Evidence they were forced to leave?
Or are you just assuming what's convenient?
The 150 national guard that were called out. Did Texas need national guard to get them on busses in the first place? If not, it seems that, to the extent that force or deception are objectionable, MA probably did worse on net than Texas did.
That is not evidence of forcing them to leave. The national guard gets called out in voluntary evactuations. You know this.
Sure, for hurricanes, earthquakes, wildfires...
In your mind, what precisely were the NG troops doing? Carrying luggage? Why were three national guard required per migrant? Handing out water bottles? I posit that the purpose of involving uniformed troops was as an intimidation tactic. I can't force you to admit this, but I certainly would be fascinated to hear your alternative theories.
So no evidence. Thanks.
I disagree, and reiterate that 150 national guard scrambled to handle a busload of migrants is, in fact, not done for a "voluntary evacuation", and this situation bears no resemblance to disaster response generally. That is my evidence. You may find it unpersuasive, which is your right; partisans are always free to equivocate between what the evidence allows them to believe and what the evidence forces them to believe, but let us be honest with each other here.
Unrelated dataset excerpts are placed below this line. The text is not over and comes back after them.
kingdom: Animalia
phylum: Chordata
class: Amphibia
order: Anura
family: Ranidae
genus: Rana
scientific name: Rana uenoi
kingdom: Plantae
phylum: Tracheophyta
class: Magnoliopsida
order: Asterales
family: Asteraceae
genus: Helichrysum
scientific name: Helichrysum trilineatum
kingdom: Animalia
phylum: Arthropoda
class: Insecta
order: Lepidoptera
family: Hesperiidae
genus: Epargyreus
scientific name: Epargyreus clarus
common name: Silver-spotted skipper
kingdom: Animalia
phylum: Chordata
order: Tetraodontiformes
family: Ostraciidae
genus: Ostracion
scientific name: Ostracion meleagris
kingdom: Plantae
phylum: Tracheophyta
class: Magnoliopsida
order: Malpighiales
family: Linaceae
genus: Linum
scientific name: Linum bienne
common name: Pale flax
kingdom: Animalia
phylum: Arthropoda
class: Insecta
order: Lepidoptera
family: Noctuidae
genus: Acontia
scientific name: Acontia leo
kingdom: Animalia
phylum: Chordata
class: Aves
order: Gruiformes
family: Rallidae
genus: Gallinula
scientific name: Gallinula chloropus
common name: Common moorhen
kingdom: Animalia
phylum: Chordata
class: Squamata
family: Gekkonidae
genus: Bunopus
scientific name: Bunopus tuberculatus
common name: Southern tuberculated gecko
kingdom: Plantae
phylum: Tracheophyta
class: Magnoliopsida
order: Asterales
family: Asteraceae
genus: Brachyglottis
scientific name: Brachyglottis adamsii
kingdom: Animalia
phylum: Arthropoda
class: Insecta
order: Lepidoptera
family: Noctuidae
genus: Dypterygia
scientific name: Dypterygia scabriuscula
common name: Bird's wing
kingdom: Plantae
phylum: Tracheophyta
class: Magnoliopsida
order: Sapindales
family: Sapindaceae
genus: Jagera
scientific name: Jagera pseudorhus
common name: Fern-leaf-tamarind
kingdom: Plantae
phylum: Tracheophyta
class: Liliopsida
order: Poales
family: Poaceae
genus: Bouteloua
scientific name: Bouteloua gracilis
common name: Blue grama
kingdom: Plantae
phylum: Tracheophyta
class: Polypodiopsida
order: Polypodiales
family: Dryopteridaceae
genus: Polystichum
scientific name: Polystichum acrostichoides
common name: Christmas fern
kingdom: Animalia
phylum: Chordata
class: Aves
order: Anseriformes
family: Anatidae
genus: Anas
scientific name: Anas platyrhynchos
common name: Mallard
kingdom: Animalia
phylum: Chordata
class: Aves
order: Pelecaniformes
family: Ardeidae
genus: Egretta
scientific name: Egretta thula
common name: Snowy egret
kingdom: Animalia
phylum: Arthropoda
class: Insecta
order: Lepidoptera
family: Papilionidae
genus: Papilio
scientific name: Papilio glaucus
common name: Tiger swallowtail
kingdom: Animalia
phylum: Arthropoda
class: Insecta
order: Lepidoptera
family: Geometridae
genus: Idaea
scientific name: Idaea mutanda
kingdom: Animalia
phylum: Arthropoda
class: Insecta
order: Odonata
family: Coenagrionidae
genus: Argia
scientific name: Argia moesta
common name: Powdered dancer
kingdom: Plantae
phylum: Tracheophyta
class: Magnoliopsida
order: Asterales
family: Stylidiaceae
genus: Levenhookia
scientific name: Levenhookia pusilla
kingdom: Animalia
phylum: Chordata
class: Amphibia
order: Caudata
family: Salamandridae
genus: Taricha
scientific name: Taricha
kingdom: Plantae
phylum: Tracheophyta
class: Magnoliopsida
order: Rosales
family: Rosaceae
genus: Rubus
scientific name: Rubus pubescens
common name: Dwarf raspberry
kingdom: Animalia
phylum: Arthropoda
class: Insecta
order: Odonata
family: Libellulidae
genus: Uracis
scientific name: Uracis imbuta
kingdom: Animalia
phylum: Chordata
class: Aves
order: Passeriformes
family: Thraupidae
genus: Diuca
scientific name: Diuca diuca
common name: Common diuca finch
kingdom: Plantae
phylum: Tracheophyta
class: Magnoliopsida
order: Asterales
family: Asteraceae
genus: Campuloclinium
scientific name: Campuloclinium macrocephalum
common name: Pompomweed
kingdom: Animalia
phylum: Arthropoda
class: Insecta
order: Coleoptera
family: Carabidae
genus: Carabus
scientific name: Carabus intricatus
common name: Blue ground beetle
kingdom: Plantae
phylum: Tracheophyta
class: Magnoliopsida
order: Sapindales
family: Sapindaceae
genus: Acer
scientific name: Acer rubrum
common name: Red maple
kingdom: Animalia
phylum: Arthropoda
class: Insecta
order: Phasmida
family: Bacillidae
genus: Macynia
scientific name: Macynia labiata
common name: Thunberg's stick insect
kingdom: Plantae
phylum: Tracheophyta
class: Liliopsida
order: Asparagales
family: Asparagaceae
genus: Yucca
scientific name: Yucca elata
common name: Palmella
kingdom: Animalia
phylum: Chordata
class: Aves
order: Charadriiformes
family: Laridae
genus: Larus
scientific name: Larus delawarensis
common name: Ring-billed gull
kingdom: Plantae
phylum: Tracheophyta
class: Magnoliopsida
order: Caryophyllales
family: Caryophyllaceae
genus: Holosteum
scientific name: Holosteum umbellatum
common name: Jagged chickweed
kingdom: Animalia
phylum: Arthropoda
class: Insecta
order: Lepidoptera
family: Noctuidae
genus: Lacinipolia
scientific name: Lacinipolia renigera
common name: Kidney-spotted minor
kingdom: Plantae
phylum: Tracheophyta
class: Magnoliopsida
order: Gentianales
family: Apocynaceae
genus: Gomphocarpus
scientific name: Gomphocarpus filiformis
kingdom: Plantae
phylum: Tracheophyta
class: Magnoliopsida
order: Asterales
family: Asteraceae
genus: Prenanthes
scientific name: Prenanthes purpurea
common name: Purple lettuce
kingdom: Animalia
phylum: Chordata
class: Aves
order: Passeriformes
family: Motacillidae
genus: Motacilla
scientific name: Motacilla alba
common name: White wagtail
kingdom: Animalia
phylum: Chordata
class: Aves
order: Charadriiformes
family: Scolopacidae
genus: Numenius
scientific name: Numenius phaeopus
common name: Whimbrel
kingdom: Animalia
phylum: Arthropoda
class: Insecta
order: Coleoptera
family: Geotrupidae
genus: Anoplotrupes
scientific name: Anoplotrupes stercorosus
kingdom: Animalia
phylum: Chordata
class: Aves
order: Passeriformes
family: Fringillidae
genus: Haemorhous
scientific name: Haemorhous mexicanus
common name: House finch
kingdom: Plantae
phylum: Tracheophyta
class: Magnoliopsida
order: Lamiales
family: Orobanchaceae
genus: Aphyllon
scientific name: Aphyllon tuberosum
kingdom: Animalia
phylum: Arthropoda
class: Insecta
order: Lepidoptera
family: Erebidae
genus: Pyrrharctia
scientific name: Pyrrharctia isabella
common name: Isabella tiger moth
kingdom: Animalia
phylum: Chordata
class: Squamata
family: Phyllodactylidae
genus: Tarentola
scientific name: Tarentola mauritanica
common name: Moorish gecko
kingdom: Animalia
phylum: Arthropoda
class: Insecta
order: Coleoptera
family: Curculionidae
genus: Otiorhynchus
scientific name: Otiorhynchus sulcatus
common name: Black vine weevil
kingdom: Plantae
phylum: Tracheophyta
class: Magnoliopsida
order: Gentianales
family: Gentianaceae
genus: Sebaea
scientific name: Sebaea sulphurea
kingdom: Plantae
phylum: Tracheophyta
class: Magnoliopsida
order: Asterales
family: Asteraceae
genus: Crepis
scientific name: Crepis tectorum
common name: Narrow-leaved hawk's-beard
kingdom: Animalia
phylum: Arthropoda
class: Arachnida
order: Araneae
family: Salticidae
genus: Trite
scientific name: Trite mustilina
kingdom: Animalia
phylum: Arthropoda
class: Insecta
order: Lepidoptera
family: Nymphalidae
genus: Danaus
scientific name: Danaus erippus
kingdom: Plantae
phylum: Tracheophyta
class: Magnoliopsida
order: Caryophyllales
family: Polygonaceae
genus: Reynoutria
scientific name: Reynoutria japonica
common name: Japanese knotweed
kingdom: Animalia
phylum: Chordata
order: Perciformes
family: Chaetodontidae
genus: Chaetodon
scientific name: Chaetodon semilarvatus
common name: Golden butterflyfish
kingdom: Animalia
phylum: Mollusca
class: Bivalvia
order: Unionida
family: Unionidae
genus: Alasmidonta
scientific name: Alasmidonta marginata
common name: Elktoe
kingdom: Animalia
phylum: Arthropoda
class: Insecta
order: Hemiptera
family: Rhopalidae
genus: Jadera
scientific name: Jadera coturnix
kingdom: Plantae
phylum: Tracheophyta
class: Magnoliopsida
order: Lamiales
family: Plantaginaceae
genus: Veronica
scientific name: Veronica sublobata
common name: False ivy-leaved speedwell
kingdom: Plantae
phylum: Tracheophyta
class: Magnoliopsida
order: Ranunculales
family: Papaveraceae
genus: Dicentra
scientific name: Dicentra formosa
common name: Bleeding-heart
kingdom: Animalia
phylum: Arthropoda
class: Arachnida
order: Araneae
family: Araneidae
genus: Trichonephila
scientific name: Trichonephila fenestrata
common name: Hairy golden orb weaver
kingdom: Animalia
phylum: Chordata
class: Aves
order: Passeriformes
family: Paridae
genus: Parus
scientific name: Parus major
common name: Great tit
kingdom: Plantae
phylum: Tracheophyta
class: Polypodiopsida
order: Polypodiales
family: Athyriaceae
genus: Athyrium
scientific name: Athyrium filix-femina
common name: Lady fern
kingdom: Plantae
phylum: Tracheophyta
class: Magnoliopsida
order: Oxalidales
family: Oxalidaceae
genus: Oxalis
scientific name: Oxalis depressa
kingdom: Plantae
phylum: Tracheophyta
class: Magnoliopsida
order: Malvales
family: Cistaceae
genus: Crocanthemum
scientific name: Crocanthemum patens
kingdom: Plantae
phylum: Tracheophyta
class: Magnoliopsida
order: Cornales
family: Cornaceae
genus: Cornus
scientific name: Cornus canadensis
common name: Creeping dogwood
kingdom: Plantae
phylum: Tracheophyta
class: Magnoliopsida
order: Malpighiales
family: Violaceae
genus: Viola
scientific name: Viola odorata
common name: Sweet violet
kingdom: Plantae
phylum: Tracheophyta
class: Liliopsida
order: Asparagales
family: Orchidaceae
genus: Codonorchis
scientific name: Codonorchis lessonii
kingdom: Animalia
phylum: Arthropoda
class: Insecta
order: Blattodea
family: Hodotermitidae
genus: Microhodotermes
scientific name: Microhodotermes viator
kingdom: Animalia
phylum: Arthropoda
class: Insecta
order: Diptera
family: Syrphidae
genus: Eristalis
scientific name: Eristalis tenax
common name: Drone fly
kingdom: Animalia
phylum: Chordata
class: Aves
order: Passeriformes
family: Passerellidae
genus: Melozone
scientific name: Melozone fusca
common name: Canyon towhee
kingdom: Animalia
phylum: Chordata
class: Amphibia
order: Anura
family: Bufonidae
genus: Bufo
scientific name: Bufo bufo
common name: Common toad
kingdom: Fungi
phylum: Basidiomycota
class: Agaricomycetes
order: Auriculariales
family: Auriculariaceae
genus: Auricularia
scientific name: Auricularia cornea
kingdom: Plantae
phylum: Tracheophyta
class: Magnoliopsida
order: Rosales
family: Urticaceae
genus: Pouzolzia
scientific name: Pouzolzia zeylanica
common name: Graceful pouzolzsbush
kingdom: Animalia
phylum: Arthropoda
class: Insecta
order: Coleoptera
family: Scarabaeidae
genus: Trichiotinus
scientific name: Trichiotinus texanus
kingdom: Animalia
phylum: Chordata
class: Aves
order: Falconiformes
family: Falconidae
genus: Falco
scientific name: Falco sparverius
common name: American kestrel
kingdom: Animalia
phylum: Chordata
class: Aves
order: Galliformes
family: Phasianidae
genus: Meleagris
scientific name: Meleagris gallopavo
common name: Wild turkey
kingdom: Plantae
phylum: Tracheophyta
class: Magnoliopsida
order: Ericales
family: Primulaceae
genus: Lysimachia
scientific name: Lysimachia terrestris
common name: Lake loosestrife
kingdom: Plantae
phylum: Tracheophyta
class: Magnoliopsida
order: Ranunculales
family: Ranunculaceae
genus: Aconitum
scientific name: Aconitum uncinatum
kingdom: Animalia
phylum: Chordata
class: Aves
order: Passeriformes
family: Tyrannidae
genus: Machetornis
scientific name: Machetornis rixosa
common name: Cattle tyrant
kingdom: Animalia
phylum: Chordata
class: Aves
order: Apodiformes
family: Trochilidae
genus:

If you think a voluntary evacuation required deploying three soldiers per migrant, explaining your reasoning as to why should be trivial.
You're applying a mind-killingly low threshold of evidence for something you want to believe. This is the sort of "thinking" that fuels TDS, and you're just as ill.
It is incredible to assert that the situation bears no resemblance to disaster relief. These people were being set up in... disaster relief housing.
I can't find anything authoritative actually saying that these national guardsmen actually moved the immigrants. But enjoy citing vague articles and feeling superior.
In a disaster, soldiers are useful in two ways: as immediate, capable manpower for strenuous physical activities like filling sandbags, cutting firebreaks, shifting rubble, searching for injured victims and so on, and as security against looting, chaos, and disobedience and disruption on the part of recalcitrant civilians.
Neither of these uses appear to apply in the case of the migrants. There was no rubble to shift, no sandbags to fill, no heavy labor to be done. There was no riot or disruption either. So why were they there? What were they doing?
I think they were there as intimidation: a big group of tough guys in uniform, outnumbering the migrants by a significant margin, making it clear that they were not welcome and should move along forthwith. You've given no argument at all for what they were doing, beyond vague and implausible appeals to "disaster relief." How would that actually work? What were the authorities doing that required 150 soldiers to show up and assist, in your mind? Was it carrying luggage? Handing out water bottles?
On the contrary, I think you are employing a mind-killingly high threshold for evidence for something you don't want to believe. I'm entirely comfortable with the fact that I could be wrong, and that there doesn't appear to be definitive proof available either way. If you actually want to offer a plausible scenario as to what 150 soldiers were doing to help a busload of migrants leave, I remain interested to hear it. But you appear to be taking offense at inferences drawn from what evidence is available, and I think that is foolish. We are not prohibited from drawing inferences here, only from being dogmatic and rude about it.